This afternoon the girls and I sampled the first few of our homegrown strawberries! Unfortunately, I think our neighborhood bunny rabbit beat us to the first two, prompting my panicked call to Michael yesterday to stop at Home Depot for chicken wire on the way home!
I am so over-the-top excited about these berries. To me, there is something even more exciting and mysterious about homegrown fruit than about homegrown vegetables. As much as I love fresh veggies, they are the workhorses of the family meal - the sensible green salad or steamed side dish. But fruit, on the other hand, with its succulent sweetness, is another whole level up. And berries . . . they are the jewels on the crown of produce!
The history of our homegrown strawberries is neat, too. Two years ago this spring, just after we moved into our house, I received some plants from a generous gardener on Freecycle. She gave me my mint, which has spread each year in epic proportions, prompting many offers of my own excess on Freecycle.
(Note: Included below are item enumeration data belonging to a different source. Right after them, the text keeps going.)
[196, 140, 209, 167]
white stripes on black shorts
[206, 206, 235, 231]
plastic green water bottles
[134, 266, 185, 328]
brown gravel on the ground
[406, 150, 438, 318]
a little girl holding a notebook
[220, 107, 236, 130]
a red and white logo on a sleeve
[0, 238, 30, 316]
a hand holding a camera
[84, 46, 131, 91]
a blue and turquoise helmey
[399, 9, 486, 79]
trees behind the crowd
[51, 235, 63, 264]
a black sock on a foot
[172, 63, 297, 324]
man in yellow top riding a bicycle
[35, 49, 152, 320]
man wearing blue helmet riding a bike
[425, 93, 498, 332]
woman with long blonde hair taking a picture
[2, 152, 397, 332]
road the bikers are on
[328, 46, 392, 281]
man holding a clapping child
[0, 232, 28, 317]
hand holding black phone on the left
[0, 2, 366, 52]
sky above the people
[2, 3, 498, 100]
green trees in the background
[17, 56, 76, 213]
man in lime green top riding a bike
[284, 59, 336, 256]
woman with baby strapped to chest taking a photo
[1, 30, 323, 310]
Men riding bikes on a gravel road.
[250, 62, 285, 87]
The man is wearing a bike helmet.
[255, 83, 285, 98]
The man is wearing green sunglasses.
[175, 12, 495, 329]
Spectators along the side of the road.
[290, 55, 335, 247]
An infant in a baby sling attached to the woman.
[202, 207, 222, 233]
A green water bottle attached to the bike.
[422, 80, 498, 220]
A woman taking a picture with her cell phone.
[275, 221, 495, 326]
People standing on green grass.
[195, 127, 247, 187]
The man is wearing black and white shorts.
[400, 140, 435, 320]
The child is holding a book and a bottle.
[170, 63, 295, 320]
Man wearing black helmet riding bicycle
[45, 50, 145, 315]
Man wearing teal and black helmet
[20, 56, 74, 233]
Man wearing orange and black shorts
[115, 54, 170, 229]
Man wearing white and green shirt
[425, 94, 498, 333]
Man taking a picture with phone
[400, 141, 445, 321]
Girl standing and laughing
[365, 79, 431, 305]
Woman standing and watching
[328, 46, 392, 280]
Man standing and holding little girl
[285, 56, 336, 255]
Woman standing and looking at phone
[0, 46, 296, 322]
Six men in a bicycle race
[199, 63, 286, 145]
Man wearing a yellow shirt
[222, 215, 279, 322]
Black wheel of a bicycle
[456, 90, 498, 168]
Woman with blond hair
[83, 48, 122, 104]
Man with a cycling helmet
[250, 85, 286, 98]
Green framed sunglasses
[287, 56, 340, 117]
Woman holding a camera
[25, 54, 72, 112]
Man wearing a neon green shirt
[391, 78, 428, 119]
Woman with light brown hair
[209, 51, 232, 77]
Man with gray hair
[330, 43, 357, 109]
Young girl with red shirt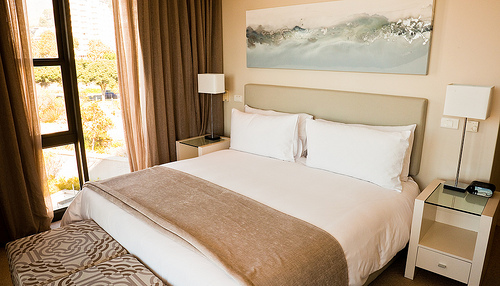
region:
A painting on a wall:
[243, 1, 434, 76]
She also threw in one strawberry plant.
I had the plant in a pot for the past two years, and it flowered, but never actually produced fruit. Last year, after strawberry season, I planted it in the ground in a small bed next to my porch. There, it sent out a ton of runners and filled up the bed. And this year, the healthy-looking plants are producing small but healthy and bright red berries!
Those berries we tasted this afternoon had that amazing, sunshiny taste that I associate with fresh strawberries. They are seriously practically a different fruit than the store-bought variety. I bought some California strawberries at the grocery store this week, since they were good price, and my girls adore them. However, they tasted more like gargantuan red pieces of styrofoam, flavored with a mildly pleasant strawberry flavoring!
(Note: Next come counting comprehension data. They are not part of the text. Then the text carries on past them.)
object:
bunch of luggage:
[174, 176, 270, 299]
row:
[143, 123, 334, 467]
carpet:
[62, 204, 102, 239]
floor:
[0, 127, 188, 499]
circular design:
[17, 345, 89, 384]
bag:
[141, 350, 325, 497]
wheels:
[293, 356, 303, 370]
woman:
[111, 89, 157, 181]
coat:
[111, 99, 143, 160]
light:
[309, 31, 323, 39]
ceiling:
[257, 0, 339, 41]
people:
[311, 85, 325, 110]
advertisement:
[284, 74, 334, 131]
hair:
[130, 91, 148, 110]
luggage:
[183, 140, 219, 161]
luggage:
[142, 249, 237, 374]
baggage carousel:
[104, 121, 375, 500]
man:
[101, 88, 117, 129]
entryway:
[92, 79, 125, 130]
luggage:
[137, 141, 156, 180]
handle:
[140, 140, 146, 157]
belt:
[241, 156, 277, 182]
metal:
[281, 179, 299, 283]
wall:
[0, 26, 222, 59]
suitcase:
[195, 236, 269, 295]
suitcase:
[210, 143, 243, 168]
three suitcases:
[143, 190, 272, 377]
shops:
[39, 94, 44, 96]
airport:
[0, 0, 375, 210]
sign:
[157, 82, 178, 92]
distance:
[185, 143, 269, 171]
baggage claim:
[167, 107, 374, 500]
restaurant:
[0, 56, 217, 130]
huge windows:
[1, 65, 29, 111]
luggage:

When I was a child, we several times traveled to South Carolina in May to pick strawberries. Since there were so many kids to pick berries, we literally came home with bushels of them. We ate them nonstop for days, and my mom froze many and baked everything strawberry. I'll have to share the recipe for her yummy refrigerated strawberry pie some day!
We also might visit a u-pick farm in the next few weeks, as our few plants will not satiate the voracious appetite for fruit around here. I'm so glad my girls will have a similar childhood memory of that uniquely sweet taste of fresh-picked berries, and some this time from their own garden!